- _Exercise brief_
Copy out every one of the entries below, word for word and in the same order.

★ ★ ★ ★ ★ ★ ★

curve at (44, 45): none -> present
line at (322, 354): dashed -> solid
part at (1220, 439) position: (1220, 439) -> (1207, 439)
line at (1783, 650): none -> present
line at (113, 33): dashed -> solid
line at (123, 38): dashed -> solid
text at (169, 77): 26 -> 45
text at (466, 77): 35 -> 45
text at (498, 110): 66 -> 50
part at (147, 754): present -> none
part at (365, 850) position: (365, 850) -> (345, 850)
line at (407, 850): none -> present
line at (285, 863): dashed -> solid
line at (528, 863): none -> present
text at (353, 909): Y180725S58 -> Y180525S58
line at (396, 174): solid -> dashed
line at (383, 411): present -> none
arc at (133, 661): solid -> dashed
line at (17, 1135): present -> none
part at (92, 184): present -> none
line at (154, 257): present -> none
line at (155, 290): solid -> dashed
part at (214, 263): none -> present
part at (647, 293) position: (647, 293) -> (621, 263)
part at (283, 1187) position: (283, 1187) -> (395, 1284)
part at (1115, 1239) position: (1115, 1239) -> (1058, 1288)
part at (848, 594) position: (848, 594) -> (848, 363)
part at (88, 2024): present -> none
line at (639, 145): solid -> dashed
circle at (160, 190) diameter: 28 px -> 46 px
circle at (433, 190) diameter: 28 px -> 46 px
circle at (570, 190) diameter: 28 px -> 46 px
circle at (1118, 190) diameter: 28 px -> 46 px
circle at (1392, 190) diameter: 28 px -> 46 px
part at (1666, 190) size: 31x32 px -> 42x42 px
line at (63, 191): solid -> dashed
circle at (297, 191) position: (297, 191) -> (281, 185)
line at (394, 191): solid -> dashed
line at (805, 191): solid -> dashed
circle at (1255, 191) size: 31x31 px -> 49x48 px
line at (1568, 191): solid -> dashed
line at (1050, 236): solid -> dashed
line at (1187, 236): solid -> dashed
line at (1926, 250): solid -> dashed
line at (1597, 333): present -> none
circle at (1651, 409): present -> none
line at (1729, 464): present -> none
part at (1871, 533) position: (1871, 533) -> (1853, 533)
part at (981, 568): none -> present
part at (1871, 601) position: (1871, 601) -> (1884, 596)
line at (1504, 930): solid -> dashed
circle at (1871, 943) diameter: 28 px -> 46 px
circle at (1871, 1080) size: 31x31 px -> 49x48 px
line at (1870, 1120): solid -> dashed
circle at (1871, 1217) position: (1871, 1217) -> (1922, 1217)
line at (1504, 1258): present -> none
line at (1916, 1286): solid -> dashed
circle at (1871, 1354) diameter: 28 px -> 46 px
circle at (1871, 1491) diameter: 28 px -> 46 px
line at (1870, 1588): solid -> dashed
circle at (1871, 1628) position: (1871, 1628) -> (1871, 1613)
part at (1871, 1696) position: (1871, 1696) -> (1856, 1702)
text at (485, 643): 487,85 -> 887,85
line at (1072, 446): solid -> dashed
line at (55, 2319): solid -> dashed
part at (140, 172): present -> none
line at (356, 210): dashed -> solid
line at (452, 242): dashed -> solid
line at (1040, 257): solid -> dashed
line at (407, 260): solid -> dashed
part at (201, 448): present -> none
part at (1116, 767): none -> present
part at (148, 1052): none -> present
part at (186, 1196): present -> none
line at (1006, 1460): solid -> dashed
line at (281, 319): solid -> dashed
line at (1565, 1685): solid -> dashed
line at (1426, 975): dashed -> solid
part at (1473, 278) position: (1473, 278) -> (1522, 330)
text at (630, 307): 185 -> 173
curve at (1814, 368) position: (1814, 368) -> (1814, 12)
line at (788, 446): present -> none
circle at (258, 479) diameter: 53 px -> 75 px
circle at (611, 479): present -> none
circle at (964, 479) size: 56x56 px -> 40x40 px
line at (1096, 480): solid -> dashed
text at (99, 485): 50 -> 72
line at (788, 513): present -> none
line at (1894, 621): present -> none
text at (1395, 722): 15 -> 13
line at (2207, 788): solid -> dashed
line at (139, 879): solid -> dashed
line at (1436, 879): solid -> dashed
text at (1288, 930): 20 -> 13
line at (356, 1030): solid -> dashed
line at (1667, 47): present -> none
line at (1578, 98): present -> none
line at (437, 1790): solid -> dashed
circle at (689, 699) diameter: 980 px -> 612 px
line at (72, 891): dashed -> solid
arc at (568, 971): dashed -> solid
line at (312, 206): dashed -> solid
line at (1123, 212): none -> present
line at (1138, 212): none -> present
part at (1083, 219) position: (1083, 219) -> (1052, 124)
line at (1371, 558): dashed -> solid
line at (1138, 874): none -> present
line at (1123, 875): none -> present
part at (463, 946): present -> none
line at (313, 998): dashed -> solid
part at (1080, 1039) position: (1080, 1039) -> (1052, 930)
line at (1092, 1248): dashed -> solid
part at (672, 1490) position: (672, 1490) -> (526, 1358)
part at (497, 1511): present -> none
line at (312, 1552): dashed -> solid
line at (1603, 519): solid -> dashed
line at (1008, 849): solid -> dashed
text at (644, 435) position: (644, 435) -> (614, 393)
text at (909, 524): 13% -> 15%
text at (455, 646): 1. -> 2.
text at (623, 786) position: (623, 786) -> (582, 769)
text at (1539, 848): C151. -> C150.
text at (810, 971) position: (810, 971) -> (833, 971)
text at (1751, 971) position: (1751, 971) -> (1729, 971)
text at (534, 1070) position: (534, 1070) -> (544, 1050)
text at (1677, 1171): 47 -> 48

★ ★ ★ ★ ★ ★ ★

- _Answer for this exercise_
curve at (44, 45): none -> present
line at (322, 354): dashed -> solid
part at (1220, 439) position: (1220, 439) -> (1207, 439)
line at (1783, 650): none -> present
line at (113, 33): dashed -> solid
line at (123, 38): dashed -> solid
text at (169, 77): 26 -> 45
text at (466, 77): 35 -> 45
text at (498, 110): 66 -> 50
part at (147, 754): present -> none
part at (365, 850) position: (365, 850) -> (345, 850)
line at (407, 850): none -> present
line at (285, 863): dashed -> solid
line at (528, 863): none -> present
text at (353, 909): Y180725S58 -> Y180525S58
line at (396, 174): solid -> dashed
line at (383, 411): present -> none
arc at (133, 661): solid -> dashed
line at (17, 1135): present -> none
part at (92, 184): present -> none
line at (154, 257): present -> none
line at (155, 290): solid -> dashed
part at (214, 263): none -> present
part at (647, 293) position: (647, 293) -> (621, 263)
part at (283, 1187) position: (283, 1187) -> (395, 1284)
part at (1115, 1239) position: (1115, 1239) -> (1058, 1288)
part at (848, 594) position: (848, 594) -> (848, 363)
part at (88, 2024): present -> none
line at (639, 145): solid -> dashed
circle at (160, 190) diameter: 28 px -> 46 px
circle at (433, 190) diameter: 28 px -> 46 px
circle at (570, 190) diameter: 28 px -> 46 px
circle at (1118, 190) diameter: 28 px -> 46 px
circle at (1392, 190) diameter: 28 px -> 46 px
part at (1666, 190) size: 31x32 px -> 42x42 px
line at (63, 191): solid -> dashed
circle at (297, 191) position: (297, 191) -> (281, 185)
line at (394, 191): solid -> dashed
line at (805, 191): solid -> dashed
circle at (1255, 191) size: 31x31 px -> 49x48 px
line at (1568, 191): solid -> dashed
line at (1050, 236): solid -> dashed
line at (1187, 236): solid -> dashed
line at (1926, 250): solid -> dashed
line at (1597, 333): present -> none
circle at (1651, 409): present -> none
line at (1729, 464): present -> none
part at (1871, 533) position: (1871, 533) -> (1853, 533)
part at (981, 568): none -> present
part at (1871, 601) position: (1871, 601) -> (1884, 596)
line at (1504, 930): solid -> dashed
circle at (1871, 943) diameter: 28 px -> 46 px
circle at (1871, 1080) size: 31x31 px -> 49x48 px
line at (1870, 1120): solid -> dashed
circle at (1871, 1217) position: (1871, 1217) -> (1922, 1217)
line at (1504, 1258): present -> none
line at (1916, 1286): solid -> dashed
circle at (1871, 1354) diameter: 28 px -> 46 px
circle at (1871, 1491) diameter: 28 px -> 46 px
line at (1870, 1588): solid -> dashed
circle at (1871, 1628) position: (1871, 1628) -> (1871, 1613)
part at (1871, 1696) position: (1871, 1696) -> (1856, 1702)
text at (485, 643): 487,85 -> 887,85
line at (1072, 446): solid -> dashed
line at (55, 2319): solid -> dashed
part at (140, 172): present -> none
line at (356, 210): dashed -> solid
line at (452, 242): dashed -> solid
line at (1040, 257): solid -> dashed
line at (407, 260): solid -> dashed
part at (201, 448): present -> none
part at (1116, 767): none -> present
part at (148, 1052): none -> present
part at (186, 1196): present -> none
line at (1006, 1460): solid -> dashed
line at (281, 319): solid -> dashed
line at (1565, 1685): solid -> dashed
line at (1426, 975): dashed -> solid
part at (1473, 278) position: (1473, 278) -> (1522, 330)
text at (630, 307): 185 -> 173
curve at (1814, 368) position: (1814, 368) -> (1814, 12)
line at (788, 446): present -> none
circle at (258, 479) diameter: 53 px -> 75 px
circle at (611, 479): present -> none
circle at (964, 479) size: 56x56 px -> 40x40 px
line at (1096, 480): solid -> dashed
text at (99, 485): 50 -> 72
line at (788, 513): present -> none
line at (1894, 621): present -> none
text at (1395, 722): 15 -> 13
line at (2207, 788): solid -> dashed
line at (139, 879): solid -> dashed
line at (1436, 879): solid -> dashed
text at (1288, 930): 20 -> 13
line at (356, 1030): solid -> dashed
line at (1667, 47): present -> none
line at (1578, 98): present -> none
line at (437, 1790): solid -> dashed
circle at (689, 699) diameter: 980 px -> 612 px
line at (72, 891): dashed -> solid
arc at (568, 971): dashed -> solid
line at (312, 206): dashed -> solid
line at (1123, 212): none -> present
line at (1138, 212): none -> present
part at (1083, 219) position: (1083, 219) -> (1052, 124)
line at (1371, 558): dashed -> solid
line at (1138, 874): none -> present
line at (1123, 875): none -> present
part at (463, 946): present -> none
line at (313, 998): dashed -> solid
part at (1080, 1039) position: (1080, 1039) -> (1052, 930)
line at (1092, 1248): dashed -> solid
part at (672, 1490) position: (672, 1490) -> (526, 1358)
part at (497, 1511): present -> none
line at (312, 1552): dashed -> solid
line at (1603, 519): solid -> dashed
line at (1008, 849): solid -> dashed
text at (644, 435) position: (644, 435) -> (614, 393)
text at (909, 524): 13% -> 15%
text at (455, 646): 1. -> 2.
text at (623, 786) position: (623, 786) -> (582, 769)
text at (1539, 848): C151. -> C150.
text at (810, 971) position: (810, 971) -> (833, 971)
text at (1751, 971) position: (1751, 971) -> (1729, 971)
text at (534, 1070) position: (534, 1070) -> (544, 1050)
text at (1677, 1171): 47 -> 48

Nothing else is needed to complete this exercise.